Mellah _ Fes, 22 febbraio

In viaggio alla scoperta del Marocco

La bella Fes ci ha trasmesso un tale relax da spingerci a non mettere la sveglia, ma a fare sì che a svegliarci questa mattina fosse il sole, entrando in punta di piedi attraverso i vetri colorati delle finestre.

È un sole, questo, che quando dice di picchiare picchia sul serio, eh, ma per fortuna a placare la sua foga ci pensa il vento che soffia dell’Alto Atlante e rende l’aria una meraviglia. E così, in un attimo siamo fuori.

L’idea iniziale è quella di camminare fino al quartiere ebraico, poi si vedrà. Al solito, però, le cose van tutte per un altro verso. Prima di arrivare al Mellah, infatti, la nostra attenzione ed i nostri passi si perdono un po’ ovunque. Ma poco importa, perché quell’ovunque sono luoghi, attimi, persone… Son bambini che gridano e scorrazzano per le strade, gentili signori che ci indicano la via e giovani studenti, che stan fuori dalla scuola a ridere e a far merenda, un po’ come facevamo noi a Incisa quando c’era l’Elvira, solo che qui al posto della schiacciata hanno pita e zuppa di legumi.

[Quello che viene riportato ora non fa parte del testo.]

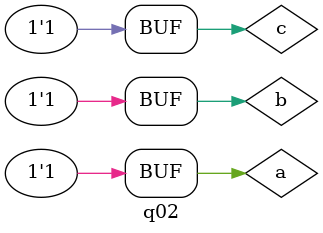
<source format=v>
module f ( output s, input a, input b, input c );
    wire w1, w2, w3, w4;
    not NOT_1 (w1, b);
    not NOT_2 (w2, c);
    and AND_1 (w3, a, w2);
    and AND_2 (w4, a, w1, c);
    or OR__1 (s, w3 ,w4);
endmodule // s = f (a,b,c)

module q02;
    reg a; 
    reg b; 
    reg c;
    wire s1;
    
    f SOP1 (s1, a, b, c);
    initial begin: start
        a=1'bx; b=1'bx; c=1'bx;
    end

    initial begin: main
        $display("Exercício 2 - Luís Augusto Lima de Oliveira - 805413"); 
        $display("(a,b,c) = SoP(4,5,6)");
        $display(" a  b  c =  s");
        $monitor("%2b %2b %2b = %2b", a, b, c, s1);

        #1 a=0; b=0; c=0;
        #1 a=0; b=0; c=1;
        #1 a=0; b=1; c=0;
        #1 a=0; b=1; c=1;
        #1 a=1; b=0; c=0;
        #1 a=1; b=0; c=1;
        #1 a=1; b=1; c=0;
        #1 a=1; b=1; c=1;
        

    end

endmodule

</source>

È proprio vero: tutto il mondo è paese. E forse è anche bello così, ritrovar se stessi altrove.

Poi, be’, c’è chi invece di ritrovarsi si perde ed è Francesco, che da qualche giorno ha iniziato a profumare di fiori d’arancio. Ma questo è il meno. Ieri sera, infatti, l’ho visto bere una limonata per aperitivo e cenare con un piatto di frutta. Ed è stato allora che mi son proeccupata, ché è vero, viaggiare ti cambia, ma mica fino a questo punto.

Quando però oggi l’ho visto nel souk della Medina, che addentava con soddisfazione un panino bisunto, ho finalmente tirato un sospiro di sollievo: è ancora lui, grazie a dio!

E menomale, dico io, ché a me lui piace così com’è, assorto come me nei suoi pensieri, mentre mi sta accanto su strade intricate, sempre più in discesa. E noi scendiamo, scendiamo… Scendiamo fino Place Seffarine, dove un’intima terrazza permette ai nostri sguardi di perdersi sulla città anche dall’altro, tra i verdi tetti delle moschee che spiccano sul bianco d’intorno.
Dal basso si sentono martelli battere sul rame. Sono i fabbri, che sebbene si muovano ognuno ad un ritmo diverso da quello di chi gli sta di fianco, riescono a tirar fuori una sinfonia niente affatto male e allora a noi, quassù, non resta che godercela, muovendo piedi e spalle a ritmo.

È un attimo di pace assoluta, al riparo dal sole e col vento tra i capelli, che s’interrompe solo quando, ad un tratto, rinvengo dal sogno e mi domando, chissà, se riusciremo mai a trovare la forza di scendere di qui?